Schreibe den folgenden Textauszug über Guttenbergs Plagiatsaffäre im gleichen Ton weiter und beginne nach seinem letzten Satz.

### Textauszug
────

Den einstigen Verteidigungsminister und CSU-Star handelten manche schon als Kanzlerkandidaten, als im Februar 2011 ein Jura-Professor Plagiatsvorwürfe gegen ihn öffentlich macht. Guttenberg soll in seiner Doktorarbeit etliche Passagen ohne Kennzeichnung wörtlich übernommen haben. Zunächst tut Guttenberg die Vorwürfe als "abstrus" ab, er habe die Arbeit nach bestem Wissen und Gewissen angefertigt. Später bereut er diese Reaktion und nennt sie "dumm und töricht". Die Universität in Bayreuth erkennt ihm den Doktorgrad ab. Guttenberg habe "in erheblichem Umfang" gegen Zitierpflichten verstoßen, heißt es zur Begründung. Nach heftiger öffentlicher Kritik tritt Guttenberg im März 2011 von seinem Amt zurück.

────

### Bereitgestelltes Material
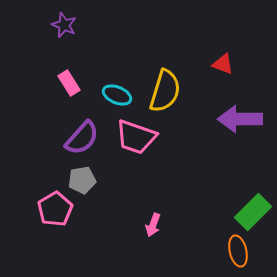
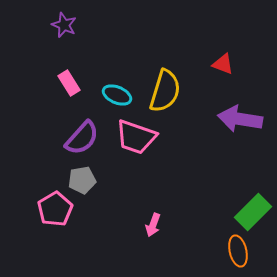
purple arrow: rotated 9 degrees clockwise
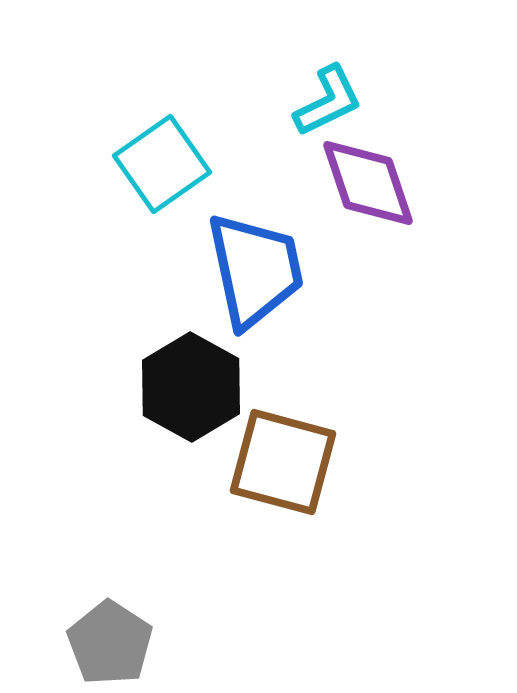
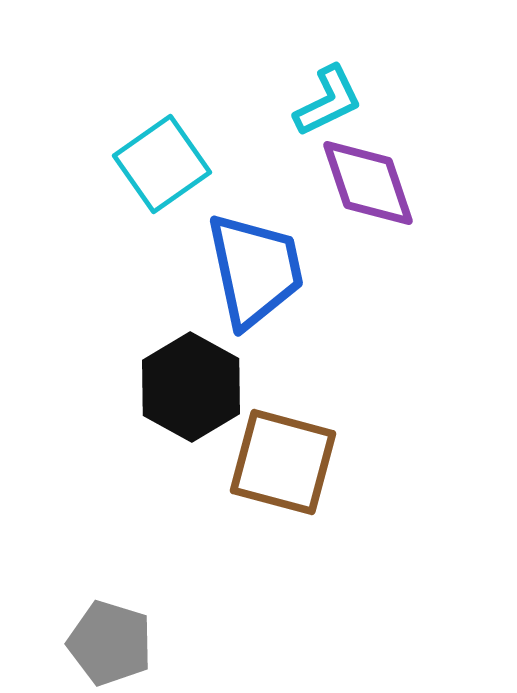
gray pentagon: rotated 16 degrees counterclockwise
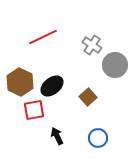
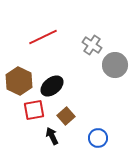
brown hexagon: moved 1 px left, 1 px up
brown square: moved 22 px left, 19 px down
black arrow: moved 5 px left
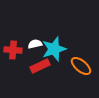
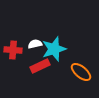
orange ellipse: moved 6 px down
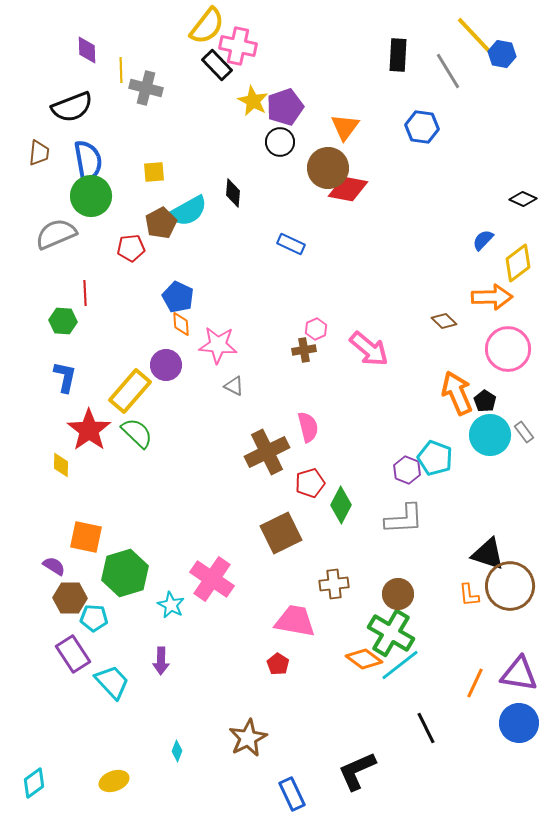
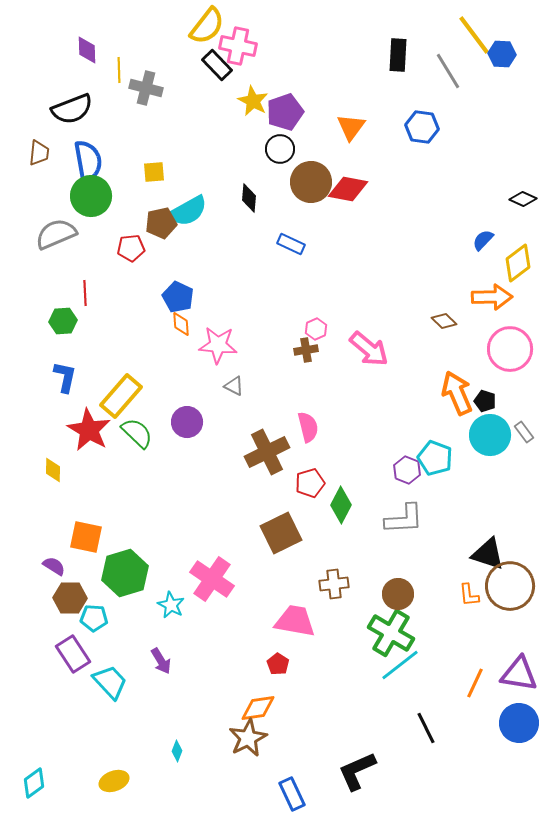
yellow line at (474, 35): rotated 6 degrees clockwise
blue hexagon at (502, 54): rotated 8 degrees counterclockwise
yellow line at (121, 70): moved 2 px left
black semicircle at (72, 107): moved 2 px down
purple pentagon at (285, 107): moved 5 px down
orange triangle at (345, 127): moved 6 px right
black circle at (280, 142): moved 7 px down
brown circle at (328, 168): moved 17 px left, 14 px down
black diamond at (233, 193): moved 16 px right, 5 px down
brown pentagon at (161, 223): rotated 16 degrees clockwise
green hexagon at (63, 321): rotated 8 degrees counterclockwise
pink circle at (508, 349): moved 2 px right
brown cross at (304, 350): moved 2 px right
purple circle at (166, 365): moved 21 px right, 57 px down
yellow rectangle at (130, 391): moved 9 px left, 5 px down
black pentagon at (485, 401): rotated 15 degrees counterclockwise
red star at (89, 430): rotated 6 degrees counterclockwise
yellow diamond at (61, 465): moved 8 px left, 5 px down
orange diamond at (364, 659): moved 106 px left, 49 px down; rotated 45 degrees counterclockwise
purple arrow at (161, 661): rotated 32 degrees counterclockwise
cyan trapezoid at (112, 682): moved 2 px left
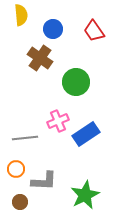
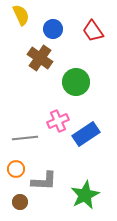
yellow semicircle: rotated 20 degrees counterclockwise
red trapezoid: moved 1 px left
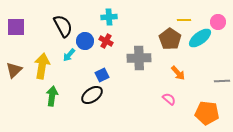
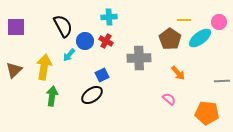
pink circle: moved 1 px right
yellow arrow: moved 2 px right, 1 px down
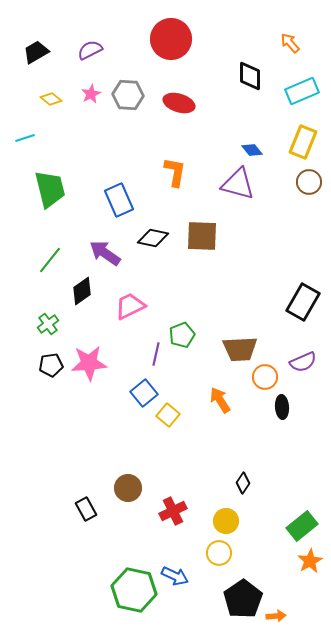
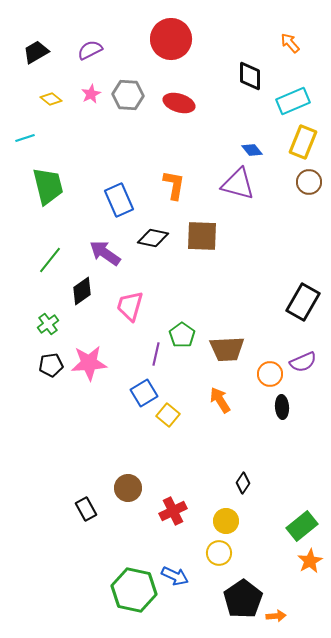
cyan rectangle at (302, 91): moved 9 px left, 10 px down
orange L-shape at (175, 172): moved 1 px left, 13 px down
green trapezoid at (50, 189): moved 2 px left, 3 px up
pink trapezoid at (130, 306): rotated 48 degrees counterclockwise
green pentagon at (182, 335): rotated 15 degrees counterclockwise
brown trapezoid at (240, 349): moved 13 px left
orange circle at (265, 377): moved 5 px right, 3 px up
blue square at (144, 393): rotated 8 degrees clockwise
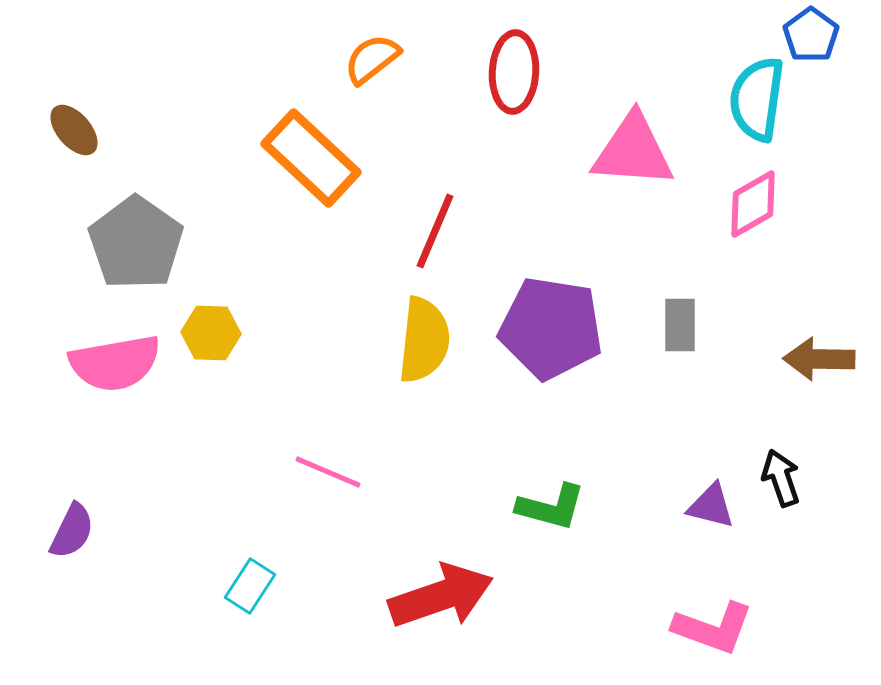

────

### Ergebnis
Silvana Koch-Mehrin

(Foto: Jochen Lübke/picture alliance/dpa)

Kurz darauf gerät die Doktorarbeit der ehemaligen FDP-Europaabgeordneten ins Visier der Plagiatsjäger. Auch sie soll Teile ihrer Doktorarbeit über "Die Historische Währungsunion zwischen Wirtschaft und Politik: die Lateinische Münzunion 1865 - 1927" abgeschrieben haben. Nach zweimonatiger Prüfung entzieht die Universität Heidelberg der Politikerin im Juni 2011 den Doktortitel. Auf etwa 80 Textseiten der Dissertation finden sich laut der Hochschule mehr als 120 Stellen, die als Plagiate zu klassifizieren sind. Koch-Mehrin hatte bereits kurz zuvor ihre Ämter als Vorsitzende der FDP im Europäischen Parlament, als Vizepräsidentin des Europäischen Parlaments und als Präsidiumsmitglied der FDP aufgegeben. Bei der nächsten Europawahl kandidiert sie nicht erneut.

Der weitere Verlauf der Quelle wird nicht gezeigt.